While other cars were grabbing the headlines at Monterey two weeks ago, RM Auctions hit a big number for the original Dodge Charger , a concept car first displayed in 1964. The Charger sold for $1.1 million dollars. At that, however, the car brought less than the pre-auction estimate, which had predicted bids between $1.5 and $2.0 million.
The price, however, actually seems astronomical for what is, in many ways, a production based show car. Unlike the Oldsmobile F-88 and Pontiac Bonneville which sold were sold at the Scottsdale Barrett-Jackson auctions in the past two years and were completely original designs built for the GM Motorama shows of the fifties, the original Dodged Charger was built from a production Dodge. It was conceived as a flashy way of showing off the then-new 426 cu. in. Hemi V-8. It is, in truth, a customized version of a production car. As such, the price predicted by the auctioneers seems more like wishful thinking.

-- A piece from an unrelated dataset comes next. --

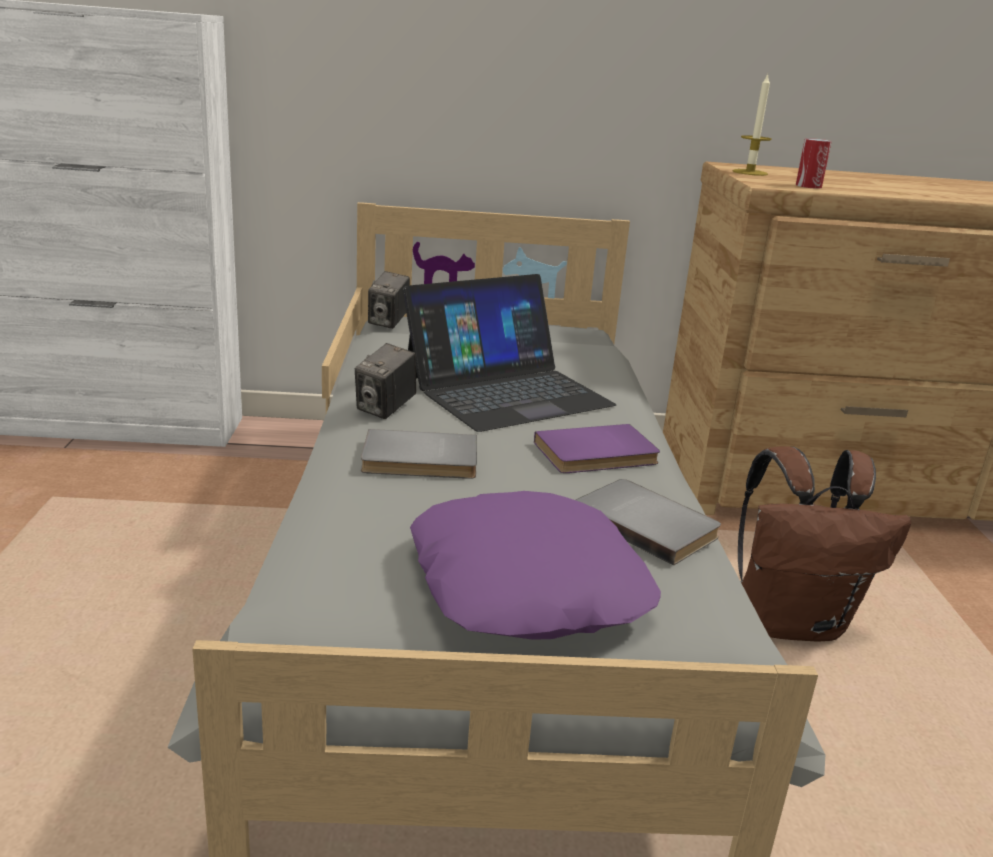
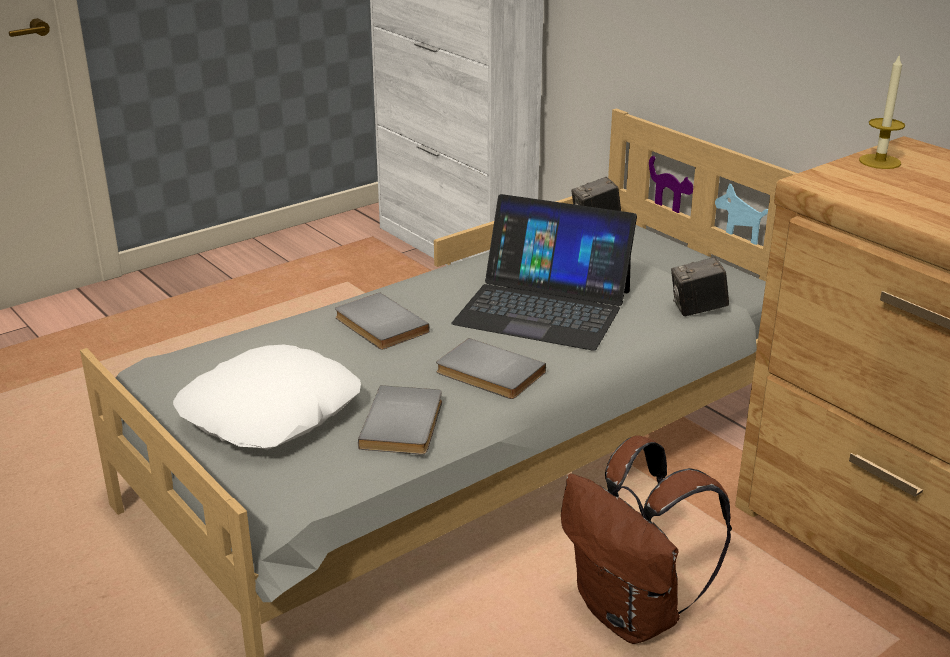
camera: 55 degrees right, 5 degrees up
camera [355,343,416,419] -> camera moved to [671,257,729,316]
purple pillow [410,491,661,640] -> white pillow [173,345,361,450]
purple book [534,424,660,473] -> grey book [436,338,546,399]
can [796,138,832,189] -> none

Moreover, as a means of displaying the Hemi, the car failed. It never got the Hemi intended for it. By the time it was ready for display, the Hemi intended for it had been sent, instead, to a race team. At the time, Hemi’s were in very short supply and first dibs on them went to factory sponsored race teams. What was to have been the Charger’s Hemi became a replacement for a team that had blown an engine. Instead, the Charger show car got a 383.
After its brief day in the sun, the Charger left the possession of Chrysler and eventually was purchased in 1999 by Joe Bortz. Bortz is legendary in collector car circles for his uncanny knack at finding Detroit concept cars and restoring them. (He is the one who finally pried the Chevrolet Biscayne concept out of the Warhoops salvage yard in Detroit, and he has restored an number of other GM Motorama dream cars.) Bortz not only restored the Charger, but he restored it to its concept: he found and installed number 13 of the first fifteen 426 cubic inch Hemi engines built by Chrysler. Even the block casting numbers date match to the period of the concept’s creation.
But, $1.1 million still seems like a lot for the car. On the other hand, there is only one.